A data warehouse is a place to store data. In short, it is a central storage area that gathers data from many different sources, such as databases, CRM systems and diverse flat files. These data are used for analysis and form the basis of business intelligence solutions, reports and decisions.
Before extracting data from the source systems, it is important to define which data are needed for further analysis. After that, the data are validated to keep mistakes from being transmitted to the final reports. The term ETL (Extract, Transform Load) is often used in this context. A data warehouse is designed differently than a standard database. In a standard database, a large amount of data is needed, whereas in a data warehouse, there is a greater demand for data that can be consolidated and combined over time. In contrast to many other systems, a data warehouse also manages data history, which is essential when looking for trends and developing prognostic data.
«A warehouse is a subject-oriented, integrated, time-variant and non-volatile collection of data in support of management’s decision-making process. »
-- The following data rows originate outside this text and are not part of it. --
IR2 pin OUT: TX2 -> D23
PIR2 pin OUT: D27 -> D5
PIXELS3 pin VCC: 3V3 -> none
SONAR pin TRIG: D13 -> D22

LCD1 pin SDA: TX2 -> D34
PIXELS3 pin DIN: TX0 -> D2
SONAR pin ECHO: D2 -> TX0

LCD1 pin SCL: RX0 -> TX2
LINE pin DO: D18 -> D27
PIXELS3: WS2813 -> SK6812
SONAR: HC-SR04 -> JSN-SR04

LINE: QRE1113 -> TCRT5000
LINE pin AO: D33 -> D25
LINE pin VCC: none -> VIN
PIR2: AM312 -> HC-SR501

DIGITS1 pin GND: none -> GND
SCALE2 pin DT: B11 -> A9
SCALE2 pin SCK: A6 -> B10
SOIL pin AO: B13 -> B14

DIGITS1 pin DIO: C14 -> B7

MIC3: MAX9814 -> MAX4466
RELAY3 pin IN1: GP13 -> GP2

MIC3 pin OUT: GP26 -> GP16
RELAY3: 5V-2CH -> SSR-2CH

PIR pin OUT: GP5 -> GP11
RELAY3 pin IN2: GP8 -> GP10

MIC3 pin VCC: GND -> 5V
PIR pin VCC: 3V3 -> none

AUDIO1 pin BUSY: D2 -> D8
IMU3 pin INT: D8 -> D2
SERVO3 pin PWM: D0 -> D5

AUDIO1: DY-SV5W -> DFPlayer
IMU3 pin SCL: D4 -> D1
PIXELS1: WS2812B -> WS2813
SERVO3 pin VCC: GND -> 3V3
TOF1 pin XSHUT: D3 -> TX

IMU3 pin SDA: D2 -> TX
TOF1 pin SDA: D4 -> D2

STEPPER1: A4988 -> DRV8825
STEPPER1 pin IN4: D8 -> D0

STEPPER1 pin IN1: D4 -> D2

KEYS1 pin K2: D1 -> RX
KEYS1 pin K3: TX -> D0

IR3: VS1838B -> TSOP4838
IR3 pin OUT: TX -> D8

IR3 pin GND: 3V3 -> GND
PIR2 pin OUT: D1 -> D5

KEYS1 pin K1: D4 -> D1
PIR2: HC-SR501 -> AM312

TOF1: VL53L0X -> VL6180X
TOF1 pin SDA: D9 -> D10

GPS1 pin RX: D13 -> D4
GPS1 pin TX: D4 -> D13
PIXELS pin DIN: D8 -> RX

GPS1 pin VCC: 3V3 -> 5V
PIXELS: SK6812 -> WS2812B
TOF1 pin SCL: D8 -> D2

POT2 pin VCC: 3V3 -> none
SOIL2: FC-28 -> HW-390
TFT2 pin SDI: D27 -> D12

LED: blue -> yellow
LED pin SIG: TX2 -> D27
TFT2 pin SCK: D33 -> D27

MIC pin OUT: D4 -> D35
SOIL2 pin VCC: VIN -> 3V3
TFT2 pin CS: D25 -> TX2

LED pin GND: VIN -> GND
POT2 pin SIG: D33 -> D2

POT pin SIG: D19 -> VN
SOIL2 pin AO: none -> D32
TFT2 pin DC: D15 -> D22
– Bill Inmon, American computer scientist and father of the data warehouse
Figur 1 Datavarehus – http://anantics.com/dw.html
Collecting data from all sources into the data warehouse makes it possible to have an overview of the entire operation. By using a data warehouse, it is easier to find the information bottlenecks in the organization. These can often occur when not enough people are given access to the data. There are many questions that can be asked in the process of gaining insights. What department delivers the best numbers? Do the salespeople know that there is a new product in the portfolio? What campaign was the most effective? Naturally, these questions are different in an operation that sells knowledge or information rather than tangible goods, but the negative consequences of not having an overview are just as serious. Data warehouses and business intelligence solutions are the simplest way to a complete overview.
Advantages and disadvantages
From an IT and business perspective, there are many advantages of having a data warehouse. Generally, the quality of data will be better, and at the same time, the queries run on the data will be answered much quicker, something that is expected by users in this age of increasingly faster technology. The data warehouse saves the user a lot of time because the user does not have to go through the difficult process of retrieving data from different sources.
Much has been written about the many advantages of using a data warehouse, but there are also some disadvantages. A data warehouse cannot handle unstructured and complex amounts of data. Other disadvantages include the level of maintenance required and unclear ownership of the data. Therefore, it is important to consider data security. A data warehouse project lasts over long periods which can be demanding for smaller companies. Nevertheless, a data warehouse is an important tool within business intelligence.
Data warehouses in the cloud
Gradually, there have been more and more companies who have chosen to move their data warehouses to the cloud. By doing this, one does not have to think about management, it is easier to scale, and in many cases, analytical queries are handled faster. There are several options for cloud solutions for data warehouses, including Microsoft Azure.
A data warehouse is an important part of a company’s business intelligence solutions. Experienced consultants who are dedicated to finding good solutions are a fundamental part of a successful data warehouse project. Furthermore, it is important to be aware of which data to analyze. The advantages are many: business intelligence solutions have easier access to data from different sources, it is faster to retrieve data and the quality of the data is improved. Last but not least, performing analysis over different time intervals becomes effortless.